Rug Repair - repairing a handmade rug is an art form in and of itself. It is time consuming and labor intensive and therefore, often costly. Get the opinion of a professional before you have work done on a handmade rug - and be sure to use a reputable repairman.
It's Its Own Worst Enemy: sand, grit, and dirt can damage natural stone surfaces because they are abrasive. Use a vacuum on your floor if it's textured, but avoid the beater bar. Those bristles are tough and might scratch your flooring. An old-fashioned dust mop works well, as does a broom. Wet mop as needed.
Be Proactive: walk-off mats or area rugs on either side of entrances from the outside will help collect dirt before it reaches your beautiful new floor. Choose a rug or mat with a non-slip surface.
There's Clean and There's Cleaner: Damp mopping your natural stone floor will keep it looking beautiful. But your retailer or manufacturer can suggest special cleaners meant specifically for stone floors. Wipe up spills immediately. Use soap, not detergent, for good-old fashioned mopping. Liquid Ivory or a Castile soap product work well. Too much cleaner or soap may leave a film and cause streaks, so rinse well. Change your rinse water frequently. Don't use products that contain lemon juice, vinegar or other acids on marble, limestone, or travertine. Avoid abrasive cleaners or any ammonia based cleaners. These products will dull the floor's luster. Retail grout cleaners, scouring powders or bathroom tub and tile cleaners can mar the finish on your stone. Never mix bleach and ammonia. The combination creates a toxic gas. To remove algae or moss from your stone in outdoor pool, patio or hot tub areas, flush with clear water and use a mild bleach solution.
Green Tips for Adhesives:
- Choose products with low to no VOCs (Volatile Organic Compounds)
- Avoid formaldehyde
- Look for Carpet and Rug Institure's (CRI) Green Label® or Green Label Plus® certification
Green Tips for Cleaners:
- Choose products with natural and biodegradable ingredients
- Consider homemade cleaners using things from the pantry: vinegar, baking, soda, salt, lemon juice, rubbing alcohol, ammonia, or olive oil
Green Tips for the Whole House:
- Keep caulked areas caulked (caulking prevents the loss of heat or cold air)

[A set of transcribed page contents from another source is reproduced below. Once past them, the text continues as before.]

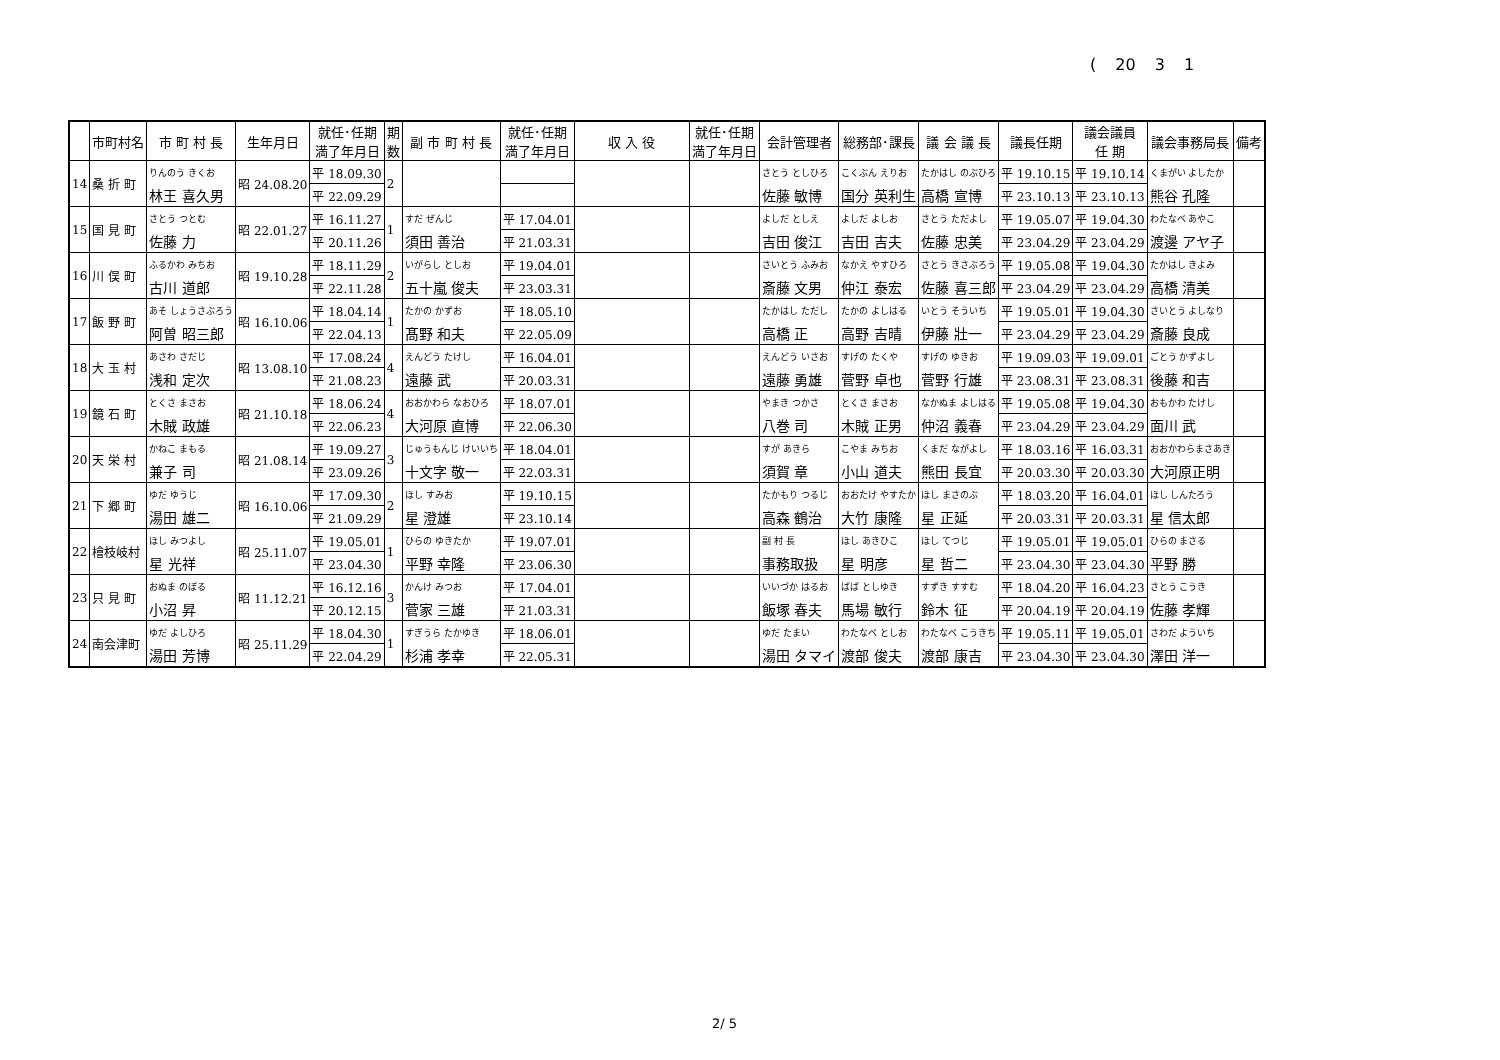( 20 3 1
| | 市町村名 | 市 町 村 長 | 生年月日 | 就任･任期 満了年月日 | 期 数 | 副 市 町 村 長 | 就任･任期 満了年月日 | 収 入 役 | 就任･任期 満了年月日 | 会計管理者 | 総務部･課長 | 議 会 議 長 | 議長任期 | 議会議員 任 期 | 議会事務局長 | 備考 |
| --- | --- | --- | --- | --- | --- | --- | --- | --- | --- | --- | --- | --- | --- | --- | --- | --- |
| 14 | 桑 折 町 | りんのう きくお | 昭 24.08.20 | 平 18.09.30 | 2 | | | | | さとう としひろ | こくぶん えりお | たかはし のぶひろ | 平 19.10.15 | 平 19.10.14 | くまがい よしたか | |
| | | 林王 喜久男 | | 平 22.09.29 | | | | | | 佐藤 敏博 | 国分 英利生 | 高橋 宣博 | 平 23.10.13 | 平 23.10.13 | 熊谷 孔隆 | |
| 15 | 国 見 町 | さとう つとむ | 昭 22.01.27 | 平 16.11.27 | 1 | すだ ぜんじ | 平 17.04.01 | | | よしだ としえ | よしだ よしお | さとう ただよし | 平 19.05.07 | 平 19.04.30 | わたなべ あやこ | |
| | | 佐藤 力 | | 平 20.11.26 | | 須田 善治 | 平 21.03.31 | | | 吉田 俊江 | 吉田 吉夫 | 佐藤 忠美 | 平 23.04.29 | 平 23.04.29 | 渡邊 アヤ子 | |
| 16 | 川 俣 町 | ふるかわ みちお | 昭 19.10.28 | 平 18.11.29 | 2 | いがらし としお | 平 19.04.01 | | | さいとう ふみお | なかえ やすひろ | さとう きさぶろう | 平 19.05.08 | 平 19.04.30 | たかはし きよみ | |
| | | 古川 道郎 | | 平 22.11.28 | | 五十嵐 俊夫 | 平 23.03.31 | | | 斎藤 文男 | 仲江 泰宏 | 佐藤 喜三郎 | 平 23.04.29 | 平 23.04.29 | 高橋 清美 | |
| 17 | 飯 野 町 | あそ しょうさぶろう | 昭 16.10.06 | 平 18.04.14 | 1 | たかの かずお | 平 18.05.10 | | | たかはし ただし | たかの よしはる | いとう そういち | 平 19.05.01 | 平 19.04.30 | さいとう よしなり | |
| | | 阿曽 昭三郎 | | 平 22.04.13 | | 髙野 和夫 | 平 22.05.09 | | | 高橋 正 | 高野 吉晴 | 伊藤 壯一 | 平 23.04.29 | 平 23.04.29 | 斎藤 良成 | |
| 18 | 大 玉 村 | あさわ さだじ | 昭 13.08.10 | 平 17.08.24 | 4 | えんどう たけし | 平 16.04.01 | | | えんどう いさお | すげの たくや | すげの ゆきお | 平 19.09.03 | 平 19.09.01 | ごとう かずよし | |
| | | 浅和 定次 | | 平 21.08.23 | | 遠藤 武 | 平 20.03.31 | | | 遠藤 勇雄 | 菅野 卓也 | 菅野 行雄 | 平 23.08.31 | 平 23.08.31 | 後藤 和吉 | |
| 19 | 鏡 石 町 | とくさ まさお | 昭 21.10.18 | 平 18.06.24 | 4 | おおかわら なおひろ | 平 18.07.01 | | | やまき つかさ | とくさ まさお | なかぬま よしはる | 平 19.05.08 | 平 19.04.30 | おもかわ たけし | |
| | | 木賊 政雄 | | 平 22.06.23 | | 大河原 直博 | 平 22.06.30 | | | 八巻 司 | 木賊 正男 | 仲沼 義春 | 平 23.04.29 | 平 23.04.29 | 面川 武 | |
| 20 | 天 栄 村 | かねこ まもる | 昭 21.08.14 | 平 19.09.27 | 3 | じゅうもんじ けいいち | 平 18.04.01 | | | すが あきら | こやま みちお | くまだ ながよし | 平 18.03.16 | 平 16.03.31 | おおかわらまさあき | |
| | | 兼子 司 | | 平 23.09.26 | | 十文字 敬一 | 平 22.03.31 | | | 須賀 章 | 小山 道夫 | 熊田 長宜 | 平 20.03.30 | 平 20.03.30 | 大河原正明 | |
| 21 | 下 郷 町 | ゆだ ゆうじ | 昭 16.10.06 | 平 17.09.30 | 2 | ほし すみお | 平 19.10.15 | | | たかもり つるじ | おおたけ やすたか | ほし まさのぶ | 平 18.03.20 | 平 16.04.01 | ほし しんたろう | |
| | | 湯田 雄二 | | 平 21.09.29 | | 星 澄雄 | 平 23.10.14 | | | 高森 鶴治 | 大竹 康隆 | 星 正延 | 平 20.03.31 | 平 20.03.31 | 星 信太郎 | |
| 22 | 檜枝岐村 | ほし みつよし | 昭 25.11.07 | 平 19.05.01 | 1 | ひらの ゆきたか | 平 19.07.01 | | | 副 村 長 | ほし あきひこ | ほし てつじ | 平 19.05.01 | 平 19.05.01 | ひらの まさる | |
| | | 星 光祥 | | 平 23.04.30 | | 平野 幸隆 | 平 23.06.30 | | | 事務取扱 | 星 明彦 | 星 哲二 | 平 23.04.30 | 平 23.04.30 | 平野 勝 | |
| 23 | 只 見 町 | おぬま のぼる | 昭 11.12.21 | 平 16.12.16 | 3 | かんけ みつお | 平 17.04.01 | | | いいづか はるお | ばば としゆき | すずき すすむ | 平 18.04.20 | 平 16.04.23 | さとう こうき | |
| | | 小沼 昇 | | 平 20.12.15 | | 菅家 三雄 | 平 21.03.31 | | | 飯塚 春夫 | 馬場 敏行 | 鈴木 征 | 平 20.04.19 | 平 20.04.19 | 佐藤 孝輝 | |
| 24 | 南会津町 | ゆだ よしひろ | 昭 25.11.29 | 平 18.04.30 | 1 | すぎうら たかゆき | 平 18.06.01 | | | ゆだ たまい | わたなべ としお | わたなべ こうきち | 平 19.05.11 | 平 19.05.01 | さわだ よういち | |
| | | 湯田 芳博 | | 平 22.04.29 | | 杉浦 孝幸 | 平 22.05.31 | | | 湯田 タマイ | 渡部 俊夫 | 渡部 康吉 | 平 23.04.30 | 平 23.04.30 | 澤田 洋一 | |
2/ 5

- If you are installing a new floor, make sure that space between the flooring and the door is just right (too much space means you're heating or cooling the entire outdoors while too little space means you can't close the door)
- Consider that space heaters are energy hogs and can generate more than two pounds of greenhouse gas per hour (use them too much and they might make your hardwood floors contract)
- Choose low or no VOC products whenever you can
- Insulation is not just for the attic anymore, it can be added between floors for additional saving
- Choose a retailer that shares your commitment to the environment and knows about all the latest advances in green products.